The final output provides four key pieces of information: the product's authenticity status with supporting evidence, a complete nutritional breakdown, an easy-to-understand health score explanation, and personalized dietary recommendations based on the user's health profile.
Experimental evaluation was conducted using a dataset of 200 product images (160 for training and 40 for testing). The system achieved 87.5% accuracy in logo detection, 82.5% accuracy in OCR-based brand name recognition, 90% accuracy in FSSAI license validation, 85% accuracy in nutritional information extraction, and 88% accuracy in health score prediction. The results demonstrate that combining AI-based computer vision, OCR, and nutritional analysis into a unified framework enables reliable counterfeit detection while helping consumers make healthier food choices. Overall, EatSafe provides a practical, user-friendly solution that enhances consumer safety, improves nutritional awareness, and supports informed purchasing decisions.
Conclusion
This paper presented EatSafe, a unified pipeline that ad-dresses two problems consumers face with packaged food — whether a product is genuine and whether it is nutritionally sound — from a single product photograph. Existing tools handle one or the other but never both together, and that gap is what EatSafe was built to fill. The system combines CNN-based logo detection, OCR-driven label reading, and a personalised health scoring engine in one coherent framework. On a test set of 40 images drawn from a 200-image dataset, the authenticity module achieved 87.5% accuracy and nutrition ex-traction reached 85.0%, with OCR performance on blurred or curved labels identified as the clearest area for improvement.

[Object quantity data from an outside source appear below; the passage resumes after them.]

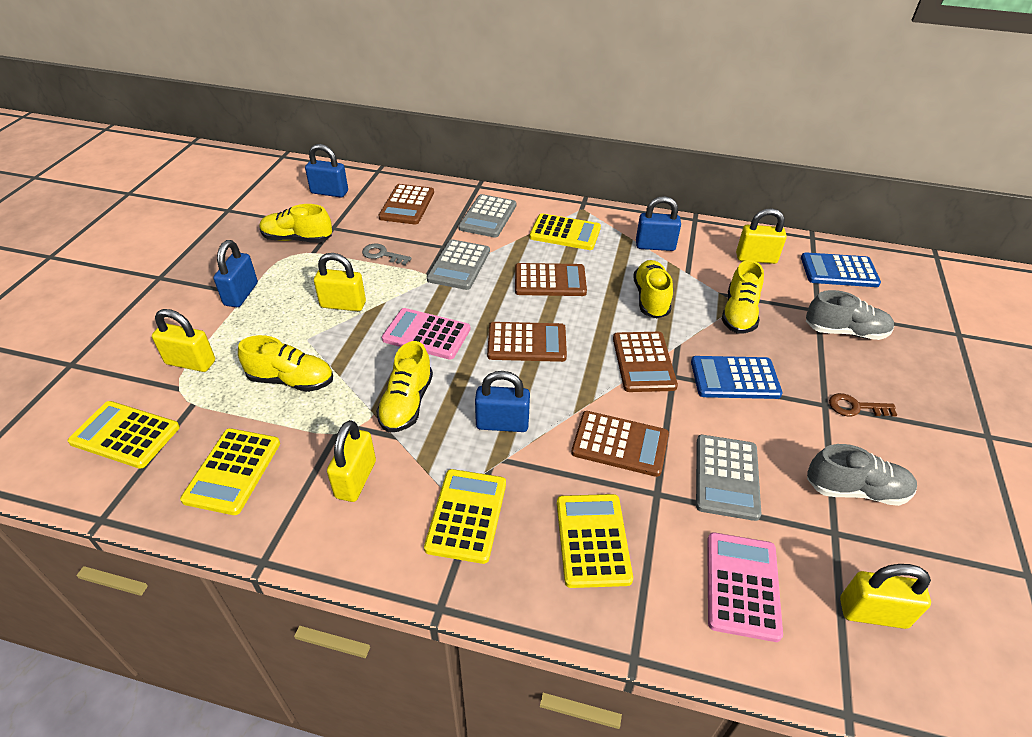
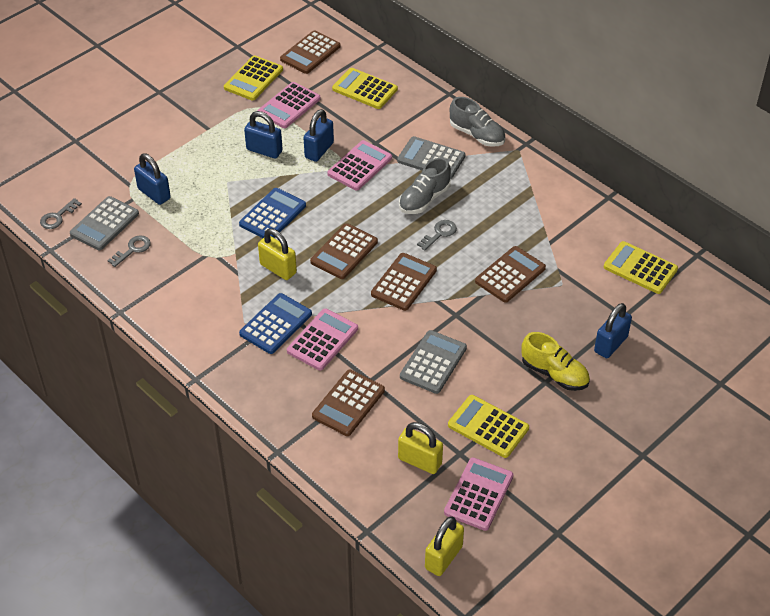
brown key: 1 -> 0
grey key: 1 -> 3
pink calculator: 2 -> 4
yellow calculator: 5 -> 4
yellow padlock: 5 -> 3
yellow shoe: 5 -> 1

The dataset size means these figures should be read as a proof of concept rather than a production benchmark, and expanding to at least 2,000 images across diverse packaging types is the most important next step. With broader data coverage, mobile optimisation, and integration with live FSSAI registry APIs, EatSafe has a realistic path toward becoming a practical in-store tool that helps consumers make safer and better-informed food choices every day.